(Dataset entries)
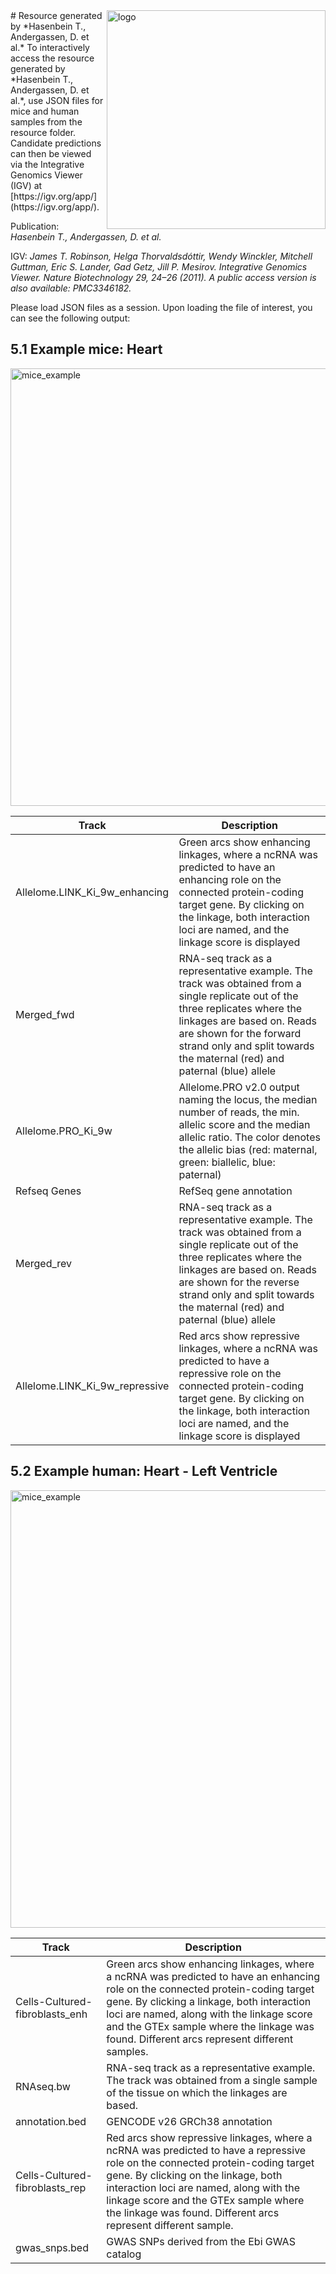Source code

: <img width="350" alt="logo" src="https://github.com/AndergassenLab/Allelome.LINK/assets/146940261/587779dd-a554-4c99-b6b9-a2b60e3e1297" align="right">
# Resource generated by *Hasenbein T., Andergassen, D. et al.*
To interactively access the resource generated by *Hasenbein T., Andergassen, D. et al.*, use JSON files for mice and human samples from the resource folder. 
Candidate predictions can then be viewed via the Integrative Genomics Viewer (IGV) at [https://igv.org/app/](https://igv.org/app/). 

Publication: *Hasenbein T., Andergassen, D. et al.*

IGV: *James T. Robinson, Helga Thorvaldsdóttir, Wendy Winckler, Mitchell Guttman, Eric S. Lander, Gad Getz, Jill P. Mesirov. Integrative Genomics Viewer. Nature Biotechnology 29, 24–26 (2011). A public access version is also available: PMC3346182.*

Please load JSON files as a session. Upon loading the file of interest, you can see the following output:

## 5.1 Example mice: Heart 
<img width="700" alt="mice_example" src="https://github.com/AndergassenLab/Allelome.LINK/assets/146940261/d79d4879-a786-48ea-8294-1dc6f06e08fb">


| Track      | Description   | 
| ------------- | ------------- | 
| Allelome.LINK_Ki_9w_enhancing| Green arcs show enhancing linkages, where a ncRNA was predicted to have an enhancing role on the connected protein-coding target gene. By clicking on the linkage, both interaction loci are named, and the linkage score is displayed | 
| Merged_fwd | RNA-seq track as a representative example. The track was obtained from a single replicate out of the three replicates where the linkages are based on. Reads are shown for the forward strand only and split towards the maternal (red) and paternal (blue) allele | 
| Allelome.PRO_Ki_9w | Allelome.PRO v2.0 output naming the locus, the median number of reads, the min. allelic score and the median allelic ratio. The color denotes the allelic bias (red: maternal, green: biallelic, blue: paternal)| 
| Refseq Genes | RefSeq gene annotation | 
| Merged_rev | RNA-seq track as a representative example. The track was obtained from a single replicate out of the three replicates where the linkages are based on. Reads are shown for the reverse strand only and split towards the maternal (red) and paternal (blue) allele | 
| Allelome.LINK_Ki_9w_repressive| Red arcs show repressive linkages, where a ncRNA was predicted to have a repressive role on the connected protein-coding target gene. By clicking on the linkage, both interaction loci are named, and the linkage score is displayed  |

## 5.2 Example human: Heart - Left Ventricle
<img width="700" alt="mice_example" src="https://github.com/AndergassenLab/Allelome.LINK/assets/146940261/cf728db9-3bbd-46ef-99a1-9dbce639c9a2">

| Track      | Description   | 
| ------------- | ------------- | 
| Cells-Cultured-fibroblasts_enh| Green arcs show enhancing linkages, where a ncRNA was predicted to have an enhancing role on the connected protein-coding target gene. By clicking a linkage, both interaction loci are named, along with the linkage score and the GTEx sample where the linkage was found. Different arcs represent different samples. | 
| RNAseq.bw | RNA-seq track as a representative example. The track was obtained from a single sample of the tissue on which the linkages are based.| 
| annotation.bed | GENCODE v26 GRCh38 annotation | 
| Cells-Cultured-fibroblasts_rep| Red arcs show repressive linkages, where a ncRNA was predicted to have a repressive role on the connected protein-coding target gene. By clicking on the linkage, both interaction loci are named, along with the linkage score and the GTEx sample where the linkage was found. Different arcs represent different sample.  |
| gwas_snps.bed | GWAS SNPs derived from the Ebi GWAS catalog |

● Task instructions:
Could you reproduce the records above exactly, leaving out the pictures?

● Reply:
Source code

: <img width="350" alt="logo" src="https://github.com/AndergassenLab/Allelome.LINK/assets/146940261/587779dd-a554-4c99-b6b9-a2b60e3e1297" align="right">
# Resource generated by *Hasenbein T., Andergassen, D. et al.*
To interactively access the resource generated by *Hasenbein T., Andergassen, D. et al.*, use JSON files for mice and human samples from the resource folder. 
Candidate predictions can then be viewed via the Integrative Genomics Viewer (IGV) at [https://igv.org/app/](https://igv.org/app/). 

Publication: *Hasenbein T., Andergassen, D. et al.*

IGV: *James T. Robinson, Helga Thorvaldsdóttir, Wendy Winckler, Mitchell Guttman, Eric S. Lander, Gad Getz, Jill P. Mesirov. Integrative Genomics Viewer. Nature Biotechnology 29, 24–26 (2011). A public access version is also available: PMC3346182.*

Please load JSON files as a session. Upon loading the file of interest, you can see the following output:

## 5.1 Example mice: Heart 
<img width="700" alt="mice_example" src="https://github.com/AndergassenLab/Allelome.LINK/assets/146940261/d79d4879-a786-48ea-8294-1dc6f06e08fb">


| Track      | Description   | 
| ------------- | ------------- | 
| Allelome.LINK_Ki_9w_enhancing| Green arcs show enhancing linkages, where a ncRNA was predicted to have an enhancing role on the connected protein-coding target gene. By clicking on the linkage, both interaction loci are named, and the linkage score is displayed | 
| Merged_fwd | RNA-seq track as a representative example. The track was obtained from a single replicate out of the three replicates where the linkages are based on. Reads are shown for the forward strand only and split towards the maternal (red) and paternal (blue) allele | 
| Allelome.PRO_Ki_9w | Allelome.PRO v2.0 output naming the locus, the median number of reads, the min. allelic score and the median allelic ratio. The color denotes the allelic bias (red: maternal, green: biallelic, blue: paternal)| 
| Refseq Genes | RefSeq gene annotation | 
| Merged_rev | RNA-seq track as a representative example. The track was obtained from a single replicate out of the three replicates where the linkages are based on. Reads are shown for the reverse strand only and split towards the maternal (red) and paternal (blue) allele | 
| Allelome.LINK_Ki_9w_repressive| Red arcs show repressive linkages, where a ncRNA was predicted to have a repressive role on the connected protein-coding target gene. By clicking on the linkage, both interaction loci are named, and the linkage score is displayed  |

## 5.2 Example human: Heart - Left Ventricle
<img width="700" alt="mice_example" src="https://github.com/AndergassenLab/Allelome.LINK/assets/146940261/cf728db9-3bbd-46ef-99a1-9dbce639c9a2">

| Track      | Description   | 
| ------------- | ------------- | 
| Cells-Cultured-fibroblasts_enh| Green arcs show enhancing linkages, where a ncRNA was predicted to have an enhancing role on the connected protein-coding target gene. By clicking a linkage, both interaction loci are named, along with the linkage score and the GTEx sample where the linkage was found. Different arcs represent different samples. | 
| RNAseq.bw | RNA-seq track as a representative example. The track was obtained from a single sample of the tissue on which the linkages are based.| 
| annotation.bed | GENCODE v26 GRCh38 annotation | 
| Cells-Cultured-fibroblasts_rep| Red arcs show repressive linkages, where a ncRNA was predicted to have a repressive role on the connected protein-coding target gene. By clicking on the linkage, both interaction loci are named, along with the linkage score and the GTEx sample where the linkage was found. Different arcs represent different sample.  |
| gwas_snps.bed | GWAS SNPs derived from the Ebi GWAS catalog |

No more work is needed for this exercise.